La Prima Donna Della Moda iTaliana ‘Simonetta’ Galleria Costume di Palazzo           Pitti, Florence, Italy


Out of the Ordinary; spectacular craft The V&A, London – toured UK until 2010

Alchemy; Contemporary Jewellery from Britain British Council exhibition, toured the Middle East

She lives in London where she teaches at Central St Martins and The London College of Fashion, but she also lectures and runs workshops in Switzerland, Italy and the Netherlands.

I met Naomi for the first time in London after the Runway Rocks Show for Swarovski. During the show, her piece, a fantastic pink crystal bubble cap, surprised me for its amazing shape, the wonderful use of crystal stones and the daring use of rubber, especially in that vivid colour. It was only by meeting Naomi in person, working with her, sharing with her  ideas and thoughts that I discovered the great woman she is: a designer but also a woman of great taste, fantastic energy and a lovely sense of style and aesthetics. We often meet in Geneva , at HEAD University, where we both teach and it was there, during a lunch break by the lake that I interviewed her.
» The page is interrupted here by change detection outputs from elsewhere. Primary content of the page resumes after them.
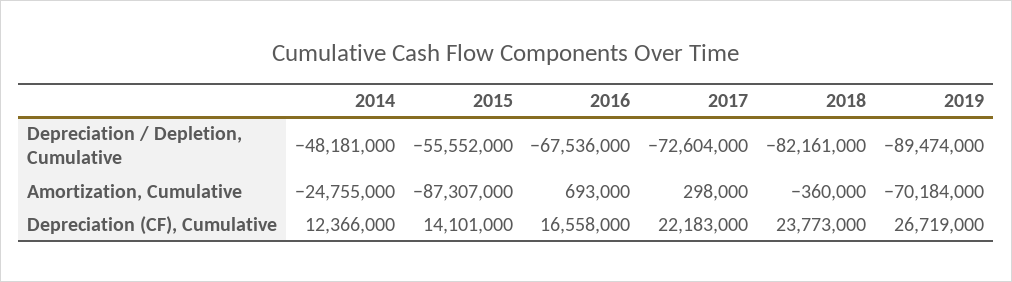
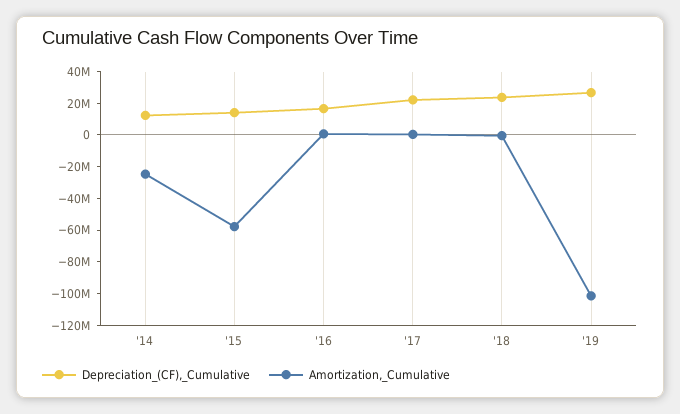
Depreciation / Depletion, Cumulative, 2014: -48181000 -> none
Depreciation / Depletion, Cumulative, 2015: -55552000 -> none
Depreciation / Depletion, Cumulative, 2016: -67536000 -> none
Depreciation / Depletion, Cumulative, 2017: -72604000 -> none
Depreciation / Depletion, Cumulative, 2018: -82161000 -> none
Depreciation / Depletion, Cumulative, 2019: -89474000 -> none
Amortization, Cumulative, 2015: -87307000 -> -60000000
Amortization, Cumulative, 2019: -70184000 -> -100000000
Define your style in five words:

Anatomy-focused, sensual, fluid, intimate, clean.

How did you become a designer? Do you remember a specific tale to tell?
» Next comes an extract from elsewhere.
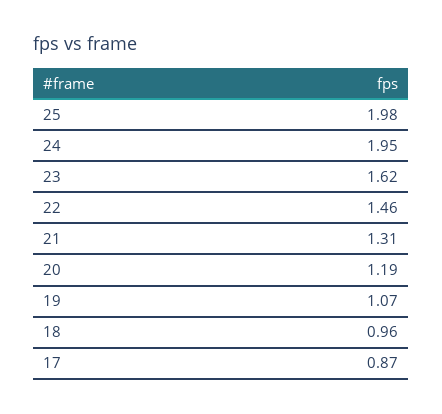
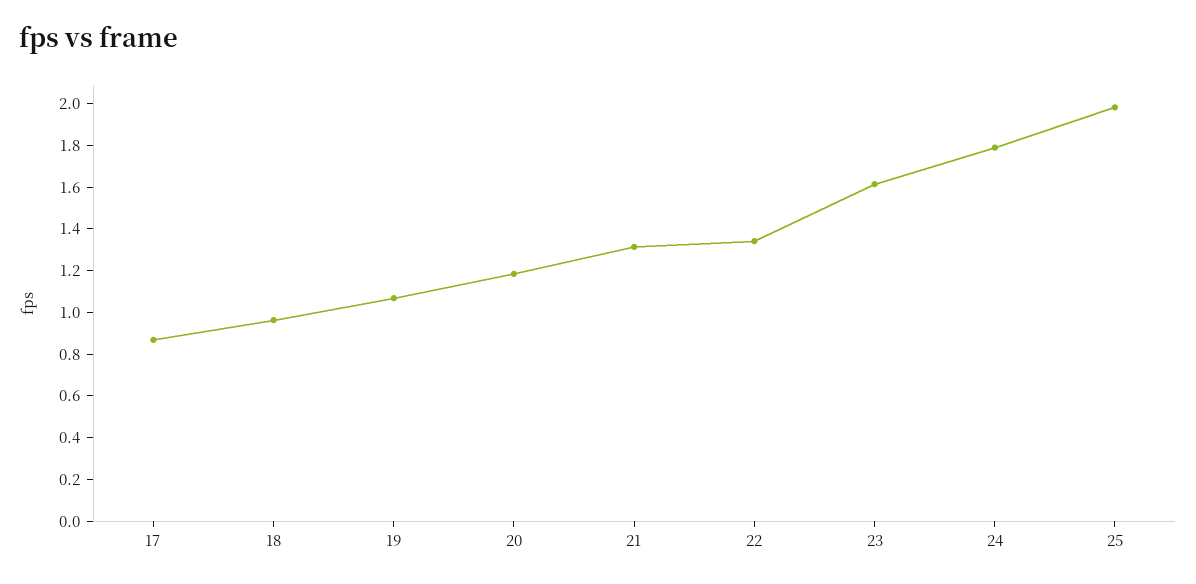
24: 1.95 -> 1.8
22: 1.46 -> 1.35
It seemed like the natural thing to do. As a kid I was always interested in drawing, making shapes, creating objects. My parents encouraged my sisters and I to follow our own interests, so it was automatic that I followed the arts in education. I simply never imagined being involved in any other vocation.  As soon as I finished my studies at the RCA in London I fell into collaborative projects on catwalk. It was a buzzing time in London back then, and being a Londoner and having been to art school I guess I knew a few good people who were part of the creative wave that came out of London in the early to mid 90’s. At the same time I was invited to teach at a college where I studied in my late teens. Balancing the teaching jobs with collaborative projects (not so well paid) was a good lifestyle. It allowed me to pay my bills and still have the freedom to develop my work. In some ways not much has changed, regarding my work balance, but over the years I have had freelance design jobs, not only teaching.

Where do you find inspiration for your work?
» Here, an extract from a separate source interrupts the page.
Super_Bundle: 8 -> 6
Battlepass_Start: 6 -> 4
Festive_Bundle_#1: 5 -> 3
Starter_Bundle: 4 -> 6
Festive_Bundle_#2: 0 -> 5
Somewhere between my love of materials, process and the body….and people. I think I am driven by sensuality of objects, anatomy and emotions. Working with other craftsmen is a privilege. I never tire of watching gifted hands at work making my drawings and ideas  come alive.

Hand sketches, designs, mock-ups … what is your way to visualise your ideas?

For me the beginning is ALWAYS sketching, drawing, thinking through line on paper. These can then be refined accordingly. The next stage depends on the project. I make mock-ups when I need to present to a client, as it is the best way to illustrate an idea. From experience I know I cannot always rely on others understanding my drawings to the extend that I do, so a model helps. I see models as 3 dimensional drawings. However, when working on exhibition pieces and collaborating with other craftsmen and model makers there is an integral understanding of fabrication and process so models are not always necessary. But that kind of understanding and working relationship takes time to cultivate.

Which city reflects better your characteristics and why?

Probably London. Although I am a Londoner I have enjoyed living and working abroad very much. But in the end for me London has a good balance of traditions and contemporary culture. It’s a multicultural city, rich and open in attitude. That acceptance for difference is very precious to me; you can be who you want to be in London. There are many places and people who nourish me, in any number of moods, with the exception of the weather! London does not offer good weather….which leaves me melancholy too often. On the other hand, being such major city means it’s never hard to reach the rest of the world.

What suggestions would you like to give to a young designer starting a career in jewellery?

Look and listen to what is happening now in the design world. It is important to grasp an awareness of how design is moving forward and where you can exist within that. Make sure you are clear about your own vision, so you can be distinguished from the many other designers in the world today. Also enjoy and value what you do.